82. Snouck's Mecca (Christiaan Snouck Hurgronje)

2014

1885 CE
1302 AH
Found in a second-hand book shop in Mecca, 2015

I am the voice of Christian Snouck, the final book about Mecca you’ll find in this collection.

Calling myself Haji Abdul Ghaffar, I visited Mecca long ago, in 1885. More than a hundred years later, my images act as keys to the past, as well as hints to the present and future. Those hundred years changed the face of our dear city, the place that is central to this story.

I was wise in theology, I knew all the religions and I believed in the possibility of peace and understanding, even celebration of difference and once this was all that I lived for. But I am also a symbol of the wolf amongst the sheep. I used my knowledge and understanding to take over the lands of the Far East. In some ways you might say that I betrayed those who loved me, including my dear wife. But I did not know any better. To colonise was what we did then. Some don’t believe I could have been converted to Islam – does it really matter either way? In my lifetime I tried my best to fix the damage done, encouraged my people to learn and integrate, to hand over the reigns of our colonial kingdom and to reform the way we approached our relationships with the rest of the world. What are left are these faces of the pilgrims that fill my album. Look closely and you will also see the faces of the present and the future, of every pilgrim who has ever made his way to the city of Mecca. Beware of unknown forms of political control, for who knows how and when these will take hold.
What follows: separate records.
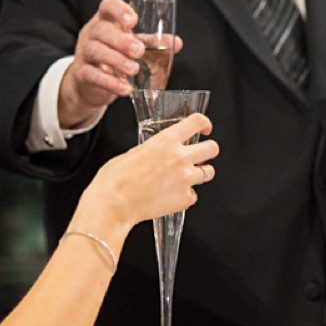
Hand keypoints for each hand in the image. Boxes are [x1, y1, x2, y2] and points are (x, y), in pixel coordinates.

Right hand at [55, 0, 184, 130]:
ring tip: (134, 69)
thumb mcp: (132, 47)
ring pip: (95, 50)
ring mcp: (84, 54)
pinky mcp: (81, 74)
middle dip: (121, 40)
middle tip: (139, 51)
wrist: (90, 84)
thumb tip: (176, 42)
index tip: (133, 21)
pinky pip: (92, 75)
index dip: (119, 10)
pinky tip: (125, 88)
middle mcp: (91, 34)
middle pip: (101, 29)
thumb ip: (152, 43)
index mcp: (105, 21)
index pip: (107, 6)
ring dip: (116, 60)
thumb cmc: (113, 57)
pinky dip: (109, 82)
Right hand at [79, 113, 217, 230]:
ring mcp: (185, 179)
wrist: (114, 203)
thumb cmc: (116, 179)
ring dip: (200, 174)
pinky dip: (185, 196)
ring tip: (185, 178)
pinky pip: (193, 196)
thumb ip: (154, 149)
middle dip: (208, 151)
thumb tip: (158, 153)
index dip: (204, 124)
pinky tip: (171, 196)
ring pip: (209, 172)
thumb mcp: (134, 152)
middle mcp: (180, 157)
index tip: (204, 129)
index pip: (197, 122)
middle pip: (212, 148)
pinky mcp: (184, 199)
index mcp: (166, 141)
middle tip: (200, 155)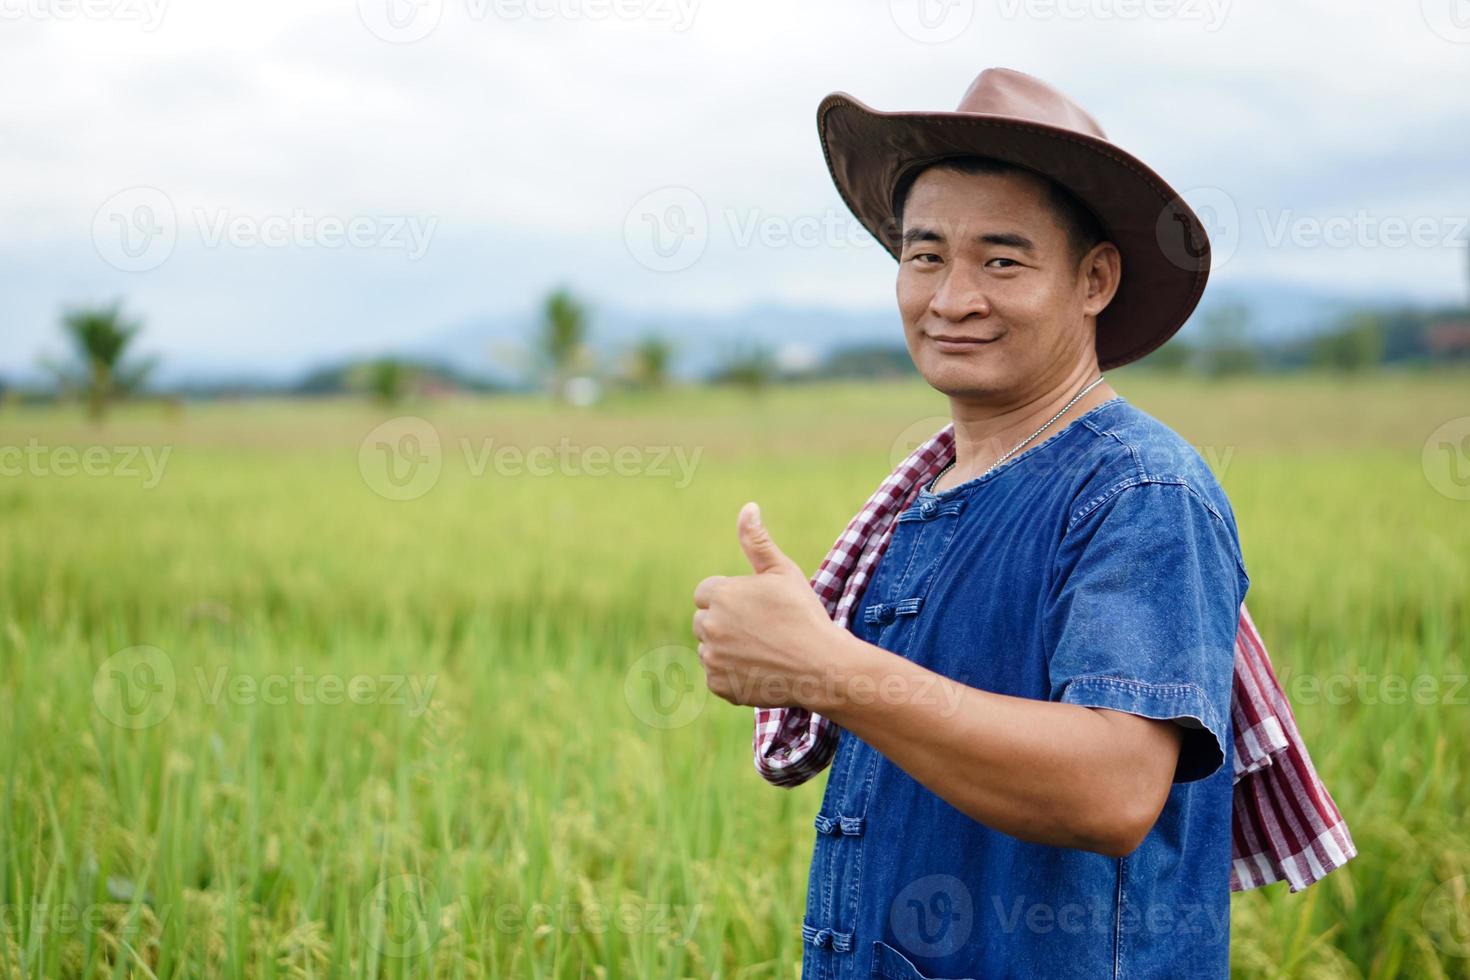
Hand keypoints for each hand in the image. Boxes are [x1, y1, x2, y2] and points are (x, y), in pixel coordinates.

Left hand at [692, 502, 841, 707]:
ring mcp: (712, 659)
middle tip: (761, 629)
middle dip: (724, 622)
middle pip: (704, 620)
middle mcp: (709, 627)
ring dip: (726, 648)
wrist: (822, 666)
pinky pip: (716, 675)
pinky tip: (759, 669)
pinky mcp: (719, 686)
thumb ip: (757, 542)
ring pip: (709, 648)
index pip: (706, 593)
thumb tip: (748, 507)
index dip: (731, 598)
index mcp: (721, 595)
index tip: (755, 607)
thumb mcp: (783, 572)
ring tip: (762, 649)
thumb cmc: (804, 615)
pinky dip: (732, 674)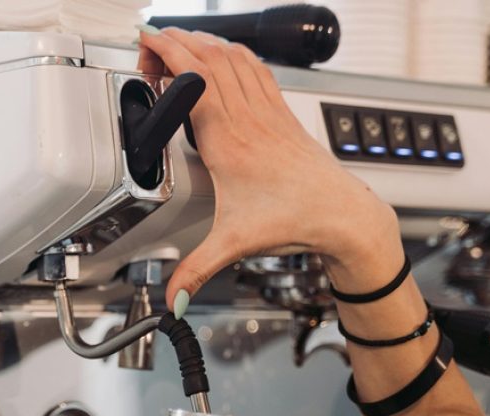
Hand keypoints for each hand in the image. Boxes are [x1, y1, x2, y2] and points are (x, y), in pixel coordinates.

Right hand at [137, 28, 404, 313]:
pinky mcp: (282, 114)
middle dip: (175, 42)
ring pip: (233, 56)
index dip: (167, 52)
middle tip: (152, 50)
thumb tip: (173, 300)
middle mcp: (248, 119)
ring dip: (204, 42)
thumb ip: (197, 271)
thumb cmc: (298, 220)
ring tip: (181, 45)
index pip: (194, 78)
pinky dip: (234, 53)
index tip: (145, 44)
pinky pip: (256, 69)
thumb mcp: (235, 246)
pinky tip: (225, 57)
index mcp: (229, 143)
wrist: (344, 216)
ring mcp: (267, 112)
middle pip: (209, 56)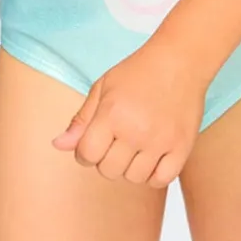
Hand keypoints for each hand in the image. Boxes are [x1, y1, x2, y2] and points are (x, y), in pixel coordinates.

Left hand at [52, 37, 209, 186]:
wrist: (181, 60)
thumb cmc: (138, 72)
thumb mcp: (102, 88)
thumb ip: (81, 120)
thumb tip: (58, 146)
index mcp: (112, 114)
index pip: (87, 155)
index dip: (85, 152)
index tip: (95, 141)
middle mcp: (136, 130)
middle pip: (109, 171)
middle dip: (107, 160)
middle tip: (118, 140)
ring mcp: (161, 140)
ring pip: (134, 178)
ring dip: (130, 168)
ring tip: (136, 148)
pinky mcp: (182, 146)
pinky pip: (162, 180)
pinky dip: (154, 175)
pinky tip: (153, 158)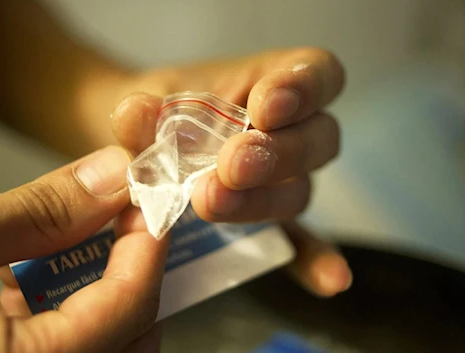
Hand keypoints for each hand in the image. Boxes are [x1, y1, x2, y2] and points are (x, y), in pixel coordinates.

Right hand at [0, 146, 166, 352]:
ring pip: (91, 346)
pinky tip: (27, 275)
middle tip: (118, 220)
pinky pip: (47, 352)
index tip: (148, 201)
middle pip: (124, 337)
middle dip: (130, 273)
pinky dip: (53, 312)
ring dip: (95, 290)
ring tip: (76, 238)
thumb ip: (43, 210)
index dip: (148, 245)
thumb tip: (111, 177)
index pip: (132, 308)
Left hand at [112, 48, 351, 296]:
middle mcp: (291, 131)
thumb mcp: (146, 105)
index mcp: (272, 82)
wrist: (137, 146)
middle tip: (231, 167)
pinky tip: (328, 283)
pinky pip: (299, 242)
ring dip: (262, 200)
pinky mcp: (270, 222)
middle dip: (276, 154)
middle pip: (317, 139)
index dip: (303, 89)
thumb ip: (143, 112)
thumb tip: (135, 113)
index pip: (317, 73)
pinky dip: (312, 259)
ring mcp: (283, 180)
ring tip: (211, 202)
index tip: (265, 108)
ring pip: (299, 190)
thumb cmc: (154, 114)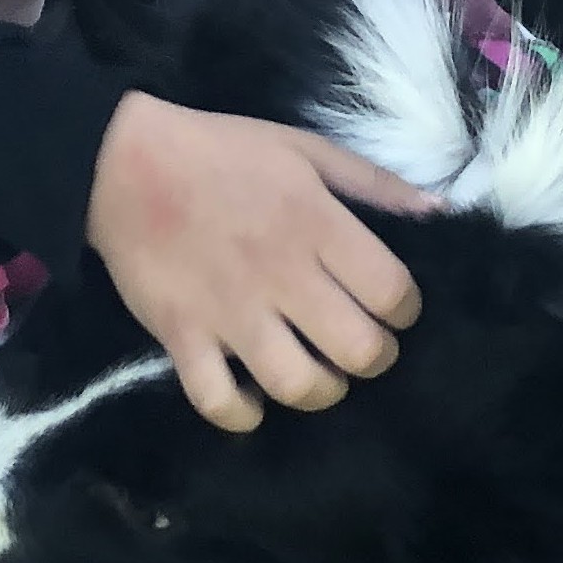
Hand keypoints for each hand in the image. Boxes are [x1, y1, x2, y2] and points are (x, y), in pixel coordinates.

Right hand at [85, 92, 435, 432]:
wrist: (123, 161)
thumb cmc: (223, 151)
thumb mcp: (306, 148)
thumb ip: (373, 183)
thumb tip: (439, 212)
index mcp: (315, 223)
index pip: (391, 292)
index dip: (406, 310)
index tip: (395, 307)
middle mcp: (280, 274)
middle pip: (357, 350)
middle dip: (375, 358)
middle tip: (364, 346)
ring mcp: (229, 311)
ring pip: (298, 385)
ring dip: (322, 390)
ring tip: (320, 373)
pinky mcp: (181, 335)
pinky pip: (218, 401)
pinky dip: (243, 414)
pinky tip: (255, 401)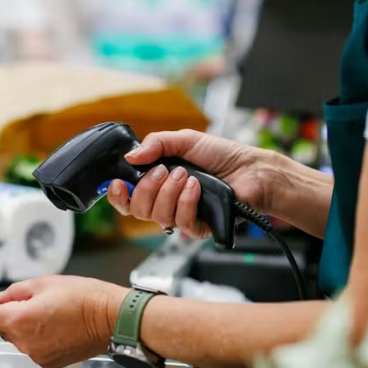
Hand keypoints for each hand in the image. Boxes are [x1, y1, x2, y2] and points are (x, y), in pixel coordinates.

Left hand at [0, 276, 126, 367]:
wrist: (111, 319)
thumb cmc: (82, 297)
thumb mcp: (44, 283)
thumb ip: (14, 292)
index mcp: (19, 320)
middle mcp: (24, 343)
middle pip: (2, 328)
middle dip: (10, 314)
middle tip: (32, 301)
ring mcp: (37, 356)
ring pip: (19, 338)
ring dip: (25, 327)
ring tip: (50, 314)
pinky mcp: (49, 363)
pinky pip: (33, 348)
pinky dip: (38, 338)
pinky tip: (57, 328)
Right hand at [106, 130, 276, 239]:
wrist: (251, 170)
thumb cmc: (221, 155)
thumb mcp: (185, 140)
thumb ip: (156, 144)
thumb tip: (130, 156)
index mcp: (158, 184)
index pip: (127, 199)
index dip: (117, 196)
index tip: (117, 184)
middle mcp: (166, 202)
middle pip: (137, 210)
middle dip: (147, 188)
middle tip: (165, 171)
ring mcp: (182, 216)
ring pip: (158, 217)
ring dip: (170, 193)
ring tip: (186, 176)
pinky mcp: (199, 227)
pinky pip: (181, 223)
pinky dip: (187, 201)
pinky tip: (196, 188)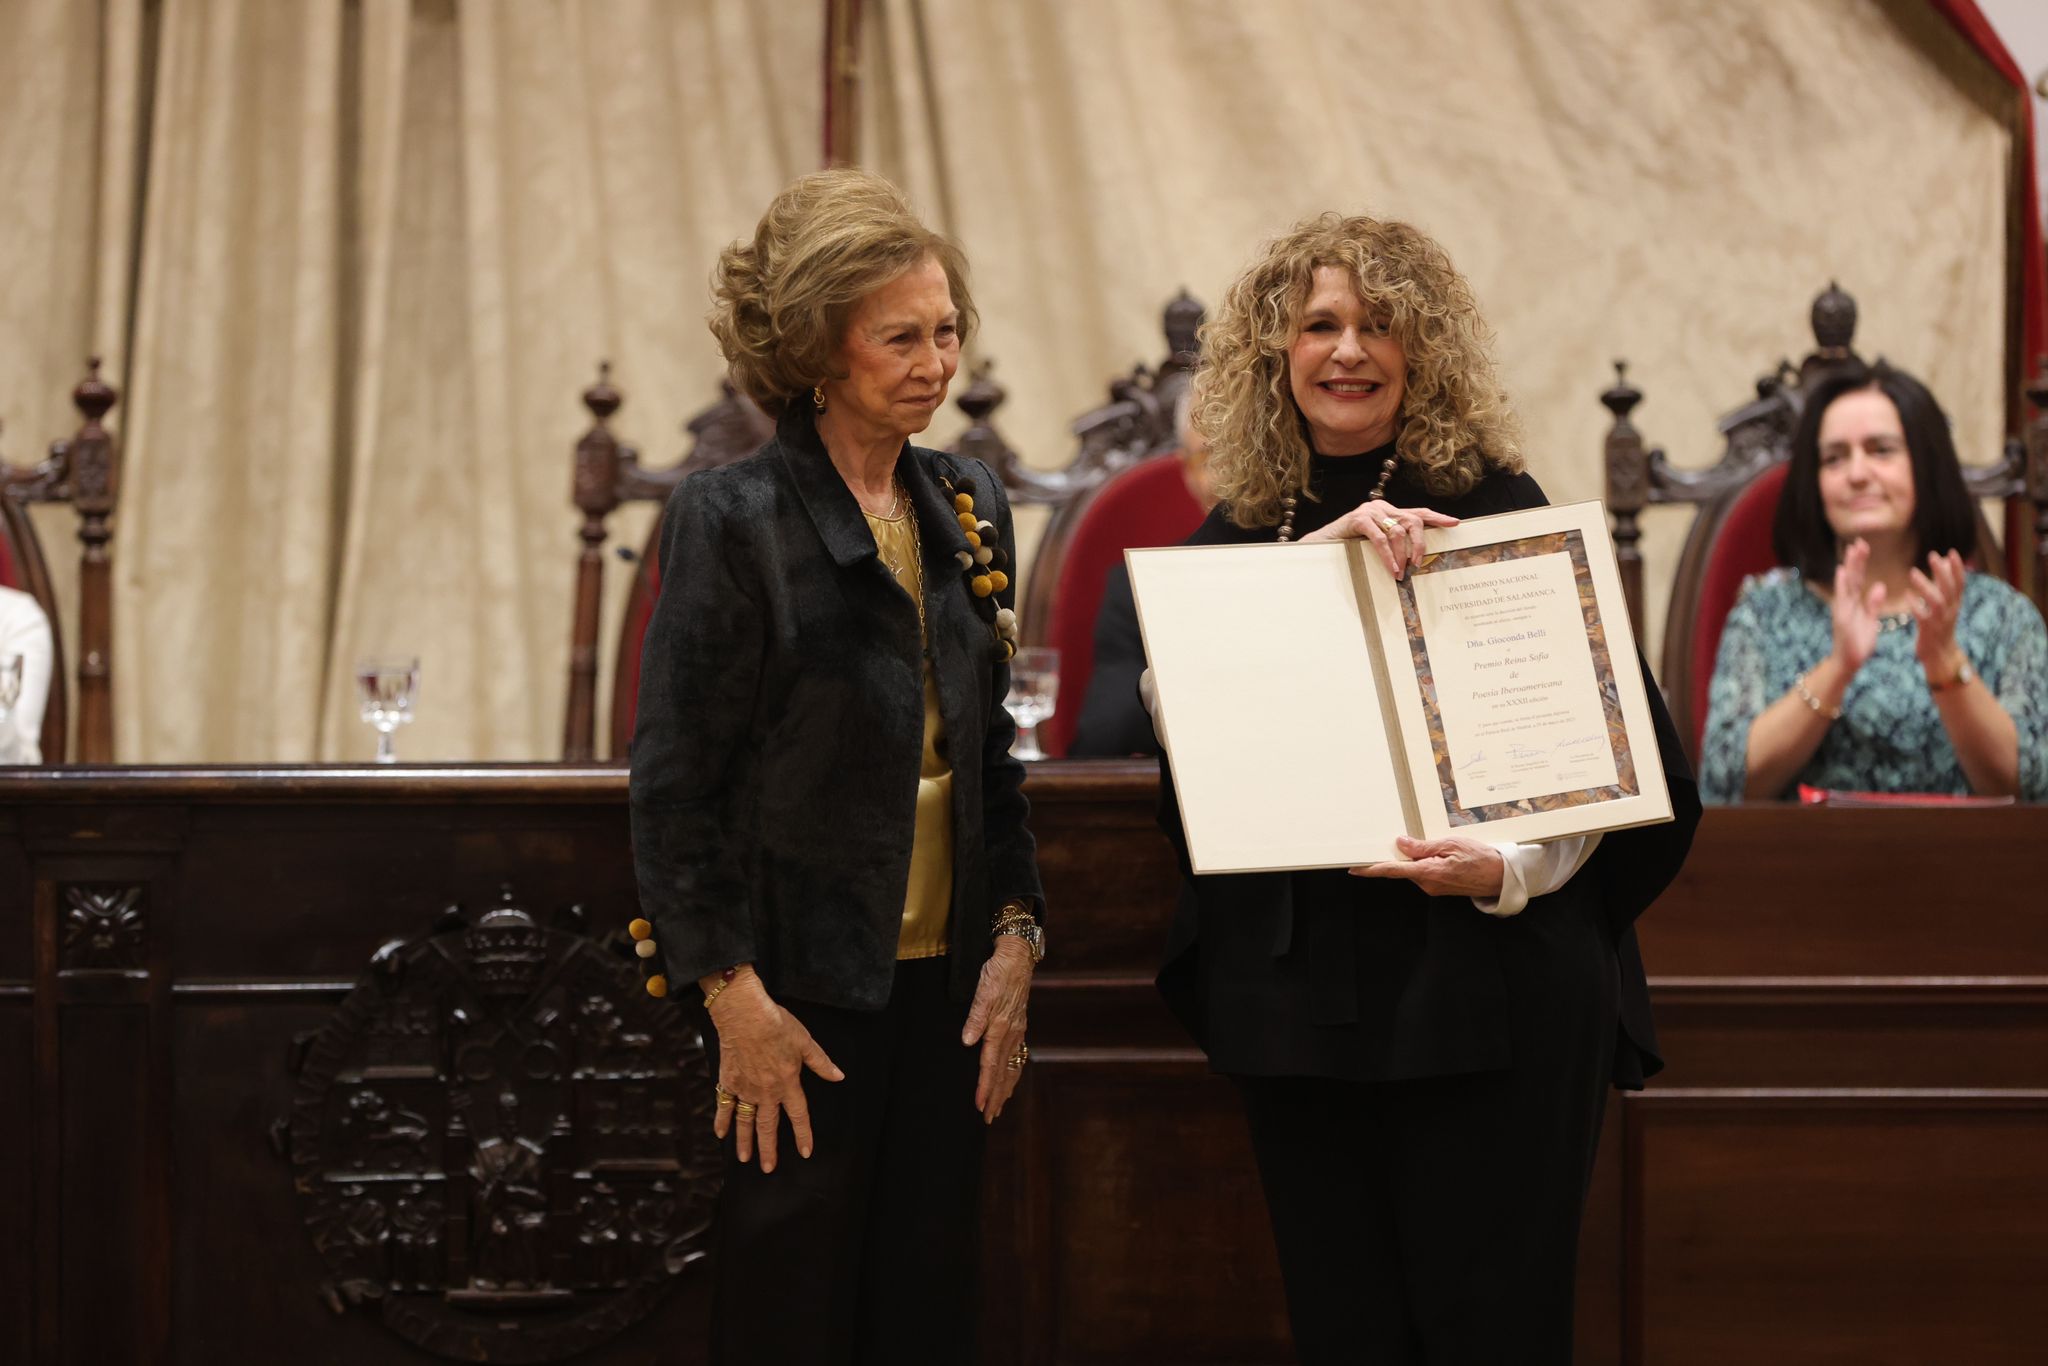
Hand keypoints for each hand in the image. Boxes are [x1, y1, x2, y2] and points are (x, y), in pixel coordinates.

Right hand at [706, 969, 843, 1172]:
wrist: (745, 1015)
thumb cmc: (777, 1024)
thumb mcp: (805, 1042)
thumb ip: (821, 1062)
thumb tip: (839, 1076)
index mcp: (788, 1083)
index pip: (799, 1116)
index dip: (803, 1135)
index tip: (805, 1152)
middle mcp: (766, 1092)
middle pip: (768, 1126)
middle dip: (769, 1149)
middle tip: (768, 1169)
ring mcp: (745, 1088)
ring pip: (745, 1121)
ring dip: (745, 1141)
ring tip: (745, 1159)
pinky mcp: (728, 1081)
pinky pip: (724, 1105)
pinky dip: (722, 1120)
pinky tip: (720, 1134)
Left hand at [962, 936, 1032, 1123]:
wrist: (1018, 956)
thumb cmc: (998, 971)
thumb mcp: (983, 989)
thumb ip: (976, 1016)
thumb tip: (967, 1042)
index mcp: (1000, 1027)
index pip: (991, 1064)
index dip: (985, 1086)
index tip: (980, 1106)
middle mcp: (1011, 1033)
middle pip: (1003, 1072)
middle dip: (996, 1096)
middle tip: (989, 1119)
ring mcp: (1017, 1030)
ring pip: (1012, 1067)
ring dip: (1005, 1089)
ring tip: (999, 1107)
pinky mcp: (1018, 1025)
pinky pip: (1017, 1056)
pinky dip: (1012, 1073)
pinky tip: (1010, 1080)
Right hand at [1300, 500, 1459, 577]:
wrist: (1321, 543)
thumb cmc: (1349, 545)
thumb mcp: (1375, 542)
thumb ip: (1392, 542)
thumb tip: (1412, 559)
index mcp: (1389, 511)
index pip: (1418, 512)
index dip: (1437, 517)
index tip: (1455, 523)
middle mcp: (1382, 507)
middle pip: (1413, 520)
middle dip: (1419, 543)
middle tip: (1418, 563)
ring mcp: (1370, 511)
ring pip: (1398, 532)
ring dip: (1401, 555)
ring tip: (1401, 572)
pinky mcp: (1359, 519)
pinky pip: (1380, 539)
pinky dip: (1387, 555)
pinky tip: (1390, 568)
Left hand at [1351, 835, 1504, 897]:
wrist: (1500, 877)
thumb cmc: (1480, 858)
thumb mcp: (1450, 844)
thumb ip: (1423, 846)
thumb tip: (1400, 844)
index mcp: (1428, 873)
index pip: (1393, 870)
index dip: (1372, 869)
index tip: (1355, 868)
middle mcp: (1427, 884)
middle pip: (1402, 869)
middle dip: (1396, 856)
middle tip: (1393, 841)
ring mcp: (1433, 888)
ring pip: (1413, 871)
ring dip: (1412, 859)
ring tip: (1428, 844)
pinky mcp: (1439, 888)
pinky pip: (1423, 874)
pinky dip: (1421, 863)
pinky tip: (1432, 853)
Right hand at [1829, 538, 1884, 673]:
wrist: (1848, 663)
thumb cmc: (1859, 644)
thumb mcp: (1870, 621)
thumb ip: (1873, 604)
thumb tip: (1879, 586)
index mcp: (1854, 603)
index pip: (1857, 578)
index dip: (1860, 562)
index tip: (1863, 546)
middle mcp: (1846, 603)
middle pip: (1851, 577)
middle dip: (1855, 559)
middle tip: (1859, 541)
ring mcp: (1842, 609)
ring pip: (1847, 583)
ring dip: (1850, 566)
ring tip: (1852, 550)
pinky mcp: (1841, 617)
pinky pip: (1842, 598)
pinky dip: (1841, 584)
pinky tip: (1842, 571)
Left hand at [1908, 549, 1966, 677]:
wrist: (1940, 654)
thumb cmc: (1940, 624)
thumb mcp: (1946, 603)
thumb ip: (1944, 582)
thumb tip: (1944, 559)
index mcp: (1955, 603)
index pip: (1960, 583)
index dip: (1957, 568)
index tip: (1951, 552)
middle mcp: (1950, 610)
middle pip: (1949, 588)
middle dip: (1942, 572)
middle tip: (1932, 556)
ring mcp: (1940, 620)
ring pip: (1937, 601)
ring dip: (1925, 586)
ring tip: (1912, 572)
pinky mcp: (1928, 630)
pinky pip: (1922, 616)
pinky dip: (1915, 605)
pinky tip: (1906, 595)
This work transcends the objects. Ultimately, what I’m working with isn’t only the artefacts themselves, but the stories attached to them. For me, each tale is the manifestation of the object, and each object is a tangible materialisation of an underlying narrative. The work finds its equilibrium somewhere between the stories and chronology they’re chaptered into, the objects becoming knots or points along the timeline, woven into stories as part of the language of this artwork. Each story draws out a tale that intends to trigger imagination and memory, mixing fact with fiction, with the ultimate aim of straddling, conflating and confusing fixed notions of history to open up the unofficial histories that shape the character of place and memory.